First of all we’ve got the five children that Gauguin fathered over the course of ten years between 1874 and 1883 with his Danish wife Mette - Emile, Aline, Clovis, Jean René and Paul Rollon. Of these children it is perhaps Jean René who achieved the greatest level of success and recognition in his career as an artist. The last time he saw his father was when he was ten years old, prior to Gauguin’s departure for Tahiti. Contact in the previous years had been intermittent and communication had been problematic, with Gauguin unable to speak Danish and his children unable to speak French.
Jean René, like his father, trained as a sailor, also being apprenticed as a carpenter for a short time, but it was in 1904 that his life would change. His father had died in French Polynesia in 1903 and Jean René inherited three of his father’s paintings, which he promptly sold. Using the funds from the sale of the works, he embarked on a trip around Europe, visiting museums and monuments wherever he went. As a result of this trip he began a career as an artist, focusing on ceramics and sculpture from 1910 until his death in 1961. At the 1924 Paris Summer Olympics, at a time when art competitions were still an Olympic event, he won a bronze medal for his sculpture, Boxer (1922). Companies in Austria, Copenhagen and Paris worked in conjunction with him to produce his ceramic pieces, and his sculptures and statues can be found throughout France.
Throughout his life he insisted that having the Gauguin family name had been a hindrance to his career, and that it had been a barrier to museums and art critics accepting his work on its own merit.
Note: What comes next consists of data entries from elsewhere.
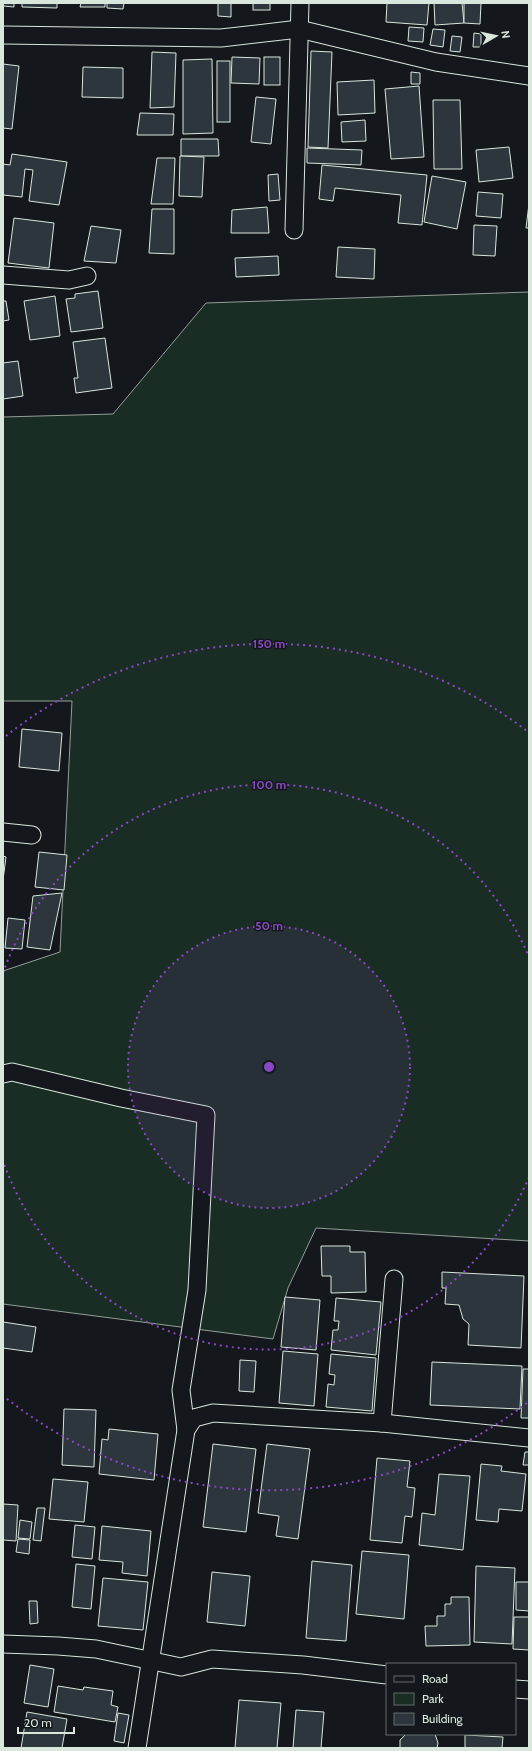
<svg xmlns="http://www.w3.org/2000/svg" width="532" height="1751" font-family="Cabin,sans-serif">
<rect width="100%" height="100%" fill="#14181c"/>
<path fill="#1a2d24" stroke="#939e99" d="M529 292V1241L316 1228 288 1288 273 1339 3 1304V971L60 952 72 701H3V417L113 414 206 303Z"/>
<g fill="#2c363c" stroke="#d8e6dc">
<path d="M3 3H14V7L3 6Z"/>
<path d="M22 3H57V8L22 7Z"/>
<path d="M81 3H105V7H80Z"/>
<path d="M107 3H124L123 9 107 8Z"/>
<path d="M218 3H231V17L218 16Z"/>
<rect x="253" y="3" width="17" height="7"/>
<path d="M387 3H429L427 25 386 22Z"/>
<path d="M434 3H462L464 23 435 25Z"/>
<path d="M464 3H481L480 24 464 23Z"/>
<path d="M409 27 424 28 423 42 408 41Z"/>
<path d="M433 29 445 30 443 47 430 45Z"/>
<path d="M474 33 481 34V47H473Z"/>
<path d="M452 36 462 37 460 52 450 51Z"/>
<path d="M311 51 332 52 328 148 308 147Z"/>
<path d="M152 52 176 53 174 107 150 108Z"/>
<path d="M232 57 260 58 259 84 231 83Z"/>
<rect x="264" y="57" width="16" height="28"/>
<path d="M212 59 213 133 183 134V60Z"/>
<rect x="217" y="61" width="13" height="61"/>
<path d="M3 64 19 66 12 129 3 128Z"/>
<path d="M83 67 123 68V98L82 97Z"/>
<path d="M411 72 420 73V84H411Z"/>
<path d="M374 80 375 113 338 115 337 82Z"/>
<path d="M419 86 424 157 391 159 385 89Z"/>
<path d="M256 97 276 99 271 144 251 142Z"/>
<path d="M433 100H460L462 169H434Z"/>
<path d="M140 113 174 114 173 135H137Z"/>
<path d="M365 120 366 141 342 142 341 122Z"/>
<path d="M181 139H218L219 156H181Z"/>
<path d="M509 147 513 178 479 182 476 150Z"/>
<path d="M307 148 362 150 361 165 307 163Z"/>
<path d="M12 154 67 162 59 205 29 201 33 170 25 169 22 197 3 195V164L10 165Z"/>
<path d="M180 156 204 157 202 197 179 196Z"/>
<path d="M157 158H175L173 204H151Z"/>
<path d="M322 165 427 175 422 225 398 223 401 195 335 188 333 201 319 199Z"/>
<path d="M278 174 280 200 269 201 268 175Z"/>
<path d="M432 176 466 182 457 229 424 222Z"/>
<path d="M478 192 503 194 501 218 476 216Z"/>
<path d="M529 204V228H526Z"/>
<path d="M267 207 269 233H231L232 210Z"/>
<path d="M152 209H174V254L149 253Z"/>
<path d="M14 218 54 223 49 268 8 263Z"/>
<path d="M474 225 497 226 495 256 473 255Z"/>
<path d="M91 226 121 230 116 263 84 261Z"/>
<path d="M338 247 375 249 374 279 336 277Z"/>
<path d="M278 256 279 275 236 277 235 258Z"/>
<path d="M98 291 103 328 71 332 66 299 75 298V294Z"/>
<path d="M55 296 60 336 30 340 24 301Z"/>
<path d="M3 301H6L9 320 3 321Z"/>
<path d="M105 338 112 388 76 393 74 378H78L73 342Z"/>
<path d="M18 361 23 396 3 399V363Z"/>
<path d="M22 729 62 733 59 771 19 767Z"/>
<path d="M39 852 67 855 64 890 35 887Z"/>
<path d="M3 856 6 857 3 880Z"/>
<path d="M62 893 50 950 27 947 33 896Z"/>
<path d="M8 918 25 920 22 949 5 948Z"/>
<path d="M321 1246H350V1252H365L366 1292 331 1293V1276H322Z"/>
<path d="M442 1272 524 1276 521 1348 468 1345 469 1324 463 1319 459 1305 445 1304 446 1288H442Z"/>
<path d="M285 1297 320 1300 316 1350 281 1347Z"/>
<path d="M336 1298 381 1302 376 1355 331 1350 333 1330H338L339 1321H334Z"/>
<path d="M3 1322 36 1327 32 1352 3 1348Z"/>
<path d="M283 1351 318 1354 314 1406 279 1403Z"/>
<path d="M331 1354 376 1358 372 1411 326 1407 328 1384 334 1385 335 1375 329 1374Z"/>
<path d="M240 1360 256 1361 254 1392 239 1391Z"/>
<path d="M432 1362 522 1366 520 1409 430 1405Z"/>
<path d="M523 1369H529V1418H521Z"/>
<path d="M64 1409 96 1410 94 1467 62 1465Z"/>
<path d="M109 1429 158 1434 154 1480 99 1474 102 1439 108 1440Z"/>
<path d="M213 1444 256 1449 246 1532 203 1527Z"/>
<path d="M267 1444 310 1449 298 1539 276 1536 279 1516 258 1513Z"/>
<path d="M525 1452H529V1465H523Z"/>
<path d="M377 1458 410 1461 407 1487 415 1488 412 1517 405 1516 402 1543 370 1540Z"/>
<path d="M481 1464 502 1466 501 1471 526 1474 522 1511 499 1509 498 1522 476 1520Z"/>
<path d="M439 1474 470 1476 463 1550 419 1545 422 1513 435 1515Z"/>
<path d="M53 1479 88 1482 84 1522 49 1519Z"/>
<path d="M3 1504 18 1505 16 1541 3 1540Z"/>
<path d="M37 1508H45L41 1541 33 1540Z"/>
<path d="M20 1520 32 1522 30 1539 18 1538Z"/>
<path d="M75 1525 95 1527 92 1559 72 1557Z"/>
<path d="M102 1526 151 1531 147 1576 122 1573 123 1562 99 1560Z"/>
<path d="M18 1539 30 1540 29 1554 16 1552Z"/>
<path d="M362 1551 409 1555 404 1619 356 1614Z"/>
<path d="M312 1561 352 1565 346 1641 306 1638Z"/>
<path d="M76 1564 95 1566 91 1609 72 1607Z"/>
<path d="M476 1566 515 1568 512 1644 474 1642Z"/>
<path d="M212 1572 250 1576 245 1626 207 1622Z"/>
<path d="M103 1578 148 1582 143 1630 98 1626Z"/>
<path d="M516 1582H529V1611L516 1610Z"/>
<path d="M451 1597H469L470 1645 426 1646 425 1626H437V1616H445V1604H451Z"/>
<path d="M29 1601H37L38 1623 30 1624Z"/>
<path d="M514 1617H529V1650L513 1649Z"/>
<path d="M30 1665 54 1669 48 1707 24 1703Z"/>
<path d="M58 1686 83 1690 84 1687 113 1691 111 1705 118 1707 115 1722 54 1712Z"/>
<path d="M239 1700 281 1703 277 1748H235Z"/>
<path d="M296 1710 324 1712 321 1748H293Z"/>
<path d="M27 1712 67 1719 62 1748H21Z"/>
<path d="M118 1713 129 1715 124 1743 114 1741Z"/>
<path d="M406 1734H435L438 1743 437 1748H400V1740Z"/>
<path d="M465 1735 503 1737 502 1748H465Z"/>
</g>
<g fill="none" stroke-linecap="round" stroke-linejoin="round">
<g stroke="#d8e6dc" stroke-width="19">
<g id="minor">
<path d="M3 35 221 38 299 29 436 62 529 76"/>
<path d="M294 230 300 3"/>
<path d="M3 275 69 280 87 276"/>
<path d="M3 832 32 835"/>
<path d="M3 1074 12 1072 121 1098 206 1115 197 1290 181 1390 186 1430"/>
<path d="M382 1423 394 1279"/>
<path d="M3 1644 58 1646 96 1649 181 1667 212 1659 303 1665 387 1675"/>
<path d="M515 1689 529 1690"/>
<path d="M137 1748 186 1430 194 1418 213 1413 382 1423 529 1438"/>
</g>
</g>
<use href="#minor" stroke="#14181c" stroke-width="17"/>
</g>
<circle cx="269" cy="1067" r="141" fill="#8948c3" fill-opacity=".12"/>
<g fill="none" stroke="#8948c3" stroke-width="2" stroke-dasharray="2 4">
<circle cx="269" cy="1067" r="141"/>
<path d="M529 1177A282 282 0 0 1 3 1161M3 973A282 282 0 0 1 529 957"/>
<path d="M527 1403A423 423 0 0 1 6 1398M6 736A423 423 0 0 1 527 731"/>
</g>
<circle cx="269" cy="1067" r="6" fill="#8948c3" stroke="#14181c" stroke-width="2"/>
<g font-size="12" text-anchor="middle" font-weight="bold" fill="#8948c3" stroke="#14181c" stroke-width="3" stroke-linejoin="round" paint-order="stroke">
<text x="269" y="648">150 m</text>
<text x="269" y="789">100 m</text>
<text x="269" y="930">50 m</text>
</g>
<rect width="532" height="1751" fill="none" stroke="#d8e6dc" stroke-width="8"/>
<rect x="386" y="1663" width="130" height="72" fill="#14181c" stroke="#626a69"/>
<rect x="394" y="1676" width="20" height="6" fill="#14181c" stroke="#626a69"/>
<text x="422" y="1683" font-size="12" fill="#d8e6dc">Road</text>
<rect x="394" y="1693" width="20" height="12" fill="#1a2d24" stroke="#626a69"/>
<text x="422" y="1703" font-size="12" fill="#d8e6dc">Park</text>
<rect x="394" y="1713" width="20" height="12" fill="#2c363c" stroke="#626a69"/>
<text x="422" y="1723" font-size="12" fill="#d8e6dc">Building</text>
<g transform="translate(496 36) rotate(81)" stroke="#14181c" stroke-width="3" paint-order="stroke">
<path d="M0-3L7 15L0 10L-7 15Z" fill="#d8e6dc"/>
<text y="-6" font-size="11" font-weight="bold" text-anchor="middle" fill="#d8e6dc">N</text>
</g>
<path d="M18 1727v6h56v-6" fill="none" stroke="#d8e6dc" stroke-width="2"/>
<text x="24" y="1727" font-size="12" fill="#d8e6dc" stroke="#14181c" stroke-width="3" paint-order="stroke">20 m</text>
</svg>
Jean René’s younger brother Paul Rollon, more commonly known as Pola, also went on to become a painter, art critic and noted Gauguin biographer, writing and publishing the memoir My Father, Paul Gauguin in 1937. He lived much of his life in Norway and five of his paintings are still held at the National Gallery of Norway in Oslo.
Then there are the artistic children that he fathered with his mistresses. Germaine Chardon was born in 1891 from Gauguin’s relationship with Juliette Huais, and went on to become a renowned Belgian painter. And of course there was Emile Marae a Tai who was born in 1899 from Gauguin’s relationship with his Tahitian child bride Pau’ura. Emile Marae a Tai grew up in Tahiti illiterate, but was brought to Chicago by a French journalist in 1963, and went on to become an artist of note. He may not have spent any time with them when he was alive, but whether he was helping them or hindering them, Paul Gauguin’s influence over his children extended from beyond the grave.